The IVT tells us that function f takes on every value from 8 counting down to -4.3168 (at the local maximum) before turning around and taking on every value from -4.3168 counting up to 8, as x goes from 1 to 3.

Well, that means that f(x) is zero at two places, in this interval.

So, there are two places within [1, 3] where the tangents to g and h are parallel.

The actual two values are not required, for this exercise, but I find them to be x = 1.5392 or x = 2.6751.

MVR5 plots both functions g (green) and h (hot red) below over a tiny subinterval around these two locations. Encouragingly, the curves appear to have parallel tangents.

(Double-click images, to expand.)

[attachment=1:3o401mrs]first.JPG[/attachment:3o401mrs]

[attachment=0:3o401mrs]second.JPG[/attachment:3o401mrs]

 

[soroban]

Hello, turophile!

There are two solutions.

\(\displaystyle \text{Show that there is a number }x\text{ in the interval }(1, 3)\text{ at which the tangents}\)

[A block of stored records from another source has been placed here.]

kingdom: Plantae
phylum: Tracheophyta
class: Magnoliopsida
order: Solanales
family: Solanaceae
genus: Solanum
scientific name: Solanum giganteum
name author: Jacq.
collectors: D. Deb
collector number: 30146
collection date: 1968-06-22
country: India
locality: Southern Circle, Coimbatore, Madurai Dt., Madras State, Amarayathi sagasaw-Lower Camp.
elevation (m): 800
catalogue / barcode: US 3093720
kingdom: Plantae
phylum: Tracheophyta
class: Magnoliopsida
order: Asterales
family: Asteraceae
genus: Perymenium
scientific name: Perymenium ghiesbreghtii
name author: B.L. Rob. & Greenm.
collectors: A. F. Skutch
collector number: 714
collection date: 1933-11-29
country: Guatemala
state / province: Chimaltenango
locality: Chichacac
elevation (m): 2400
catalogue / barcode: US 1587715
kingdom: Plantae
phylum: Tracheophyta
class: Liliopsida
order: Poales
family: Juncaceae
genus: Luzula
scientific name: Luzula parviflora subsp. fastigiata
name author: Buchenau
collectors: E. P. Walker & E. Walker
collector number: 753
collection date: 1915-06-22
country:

. . \(\displaystyle \text{to the graphs of: }\:y \:=\: x^4 + 20x\:\text{ and }\:y \:=\: 4x^3 + 2x^2 + 15\:\text{ are parallel.}\)

If the tangents are parallel, the two derivatives are equal:

. . \(\displaystyle 4x^3 +\;20 \;\;=\;\;12x^2 +\;4x \qquad\Rightarrow\qquad 4x^3 -\;12x^2 -\;4x\;+\;20 \;\;=\;\;0 \qquad\Rightarrow\qquad x^3 \;-\; 3x^2 \;-\; x \;+\; 5 \;\;=\:\;0\)


\(\displaystyle \text{The question becomes:}\)
. . \(\displaystyle \text{Does the cubic }f(x) \:=\:x^3-\;3x^2-\;x\;+\;5\:\text{ have an }x\text{-intercept on the interval }(1,3)\;?\)


\(\displaystyle \text{We find that: }\;\begin{array}{ccc}f(1) &=& +2 \\ f(2) &=& -1 \\ f(3) &=& +2 \end{array}\)


\(\displaystyle \text{Since the cubic is continuous, it has an }x\text{-intercept on the interval }(1,2)\,and\text{ on the interval }(2,3).\)

 

[mmm4444bot]

Ah, Soroban employed the 'ol 1-2-3 strategy. Good for him; less "rigor" saves time.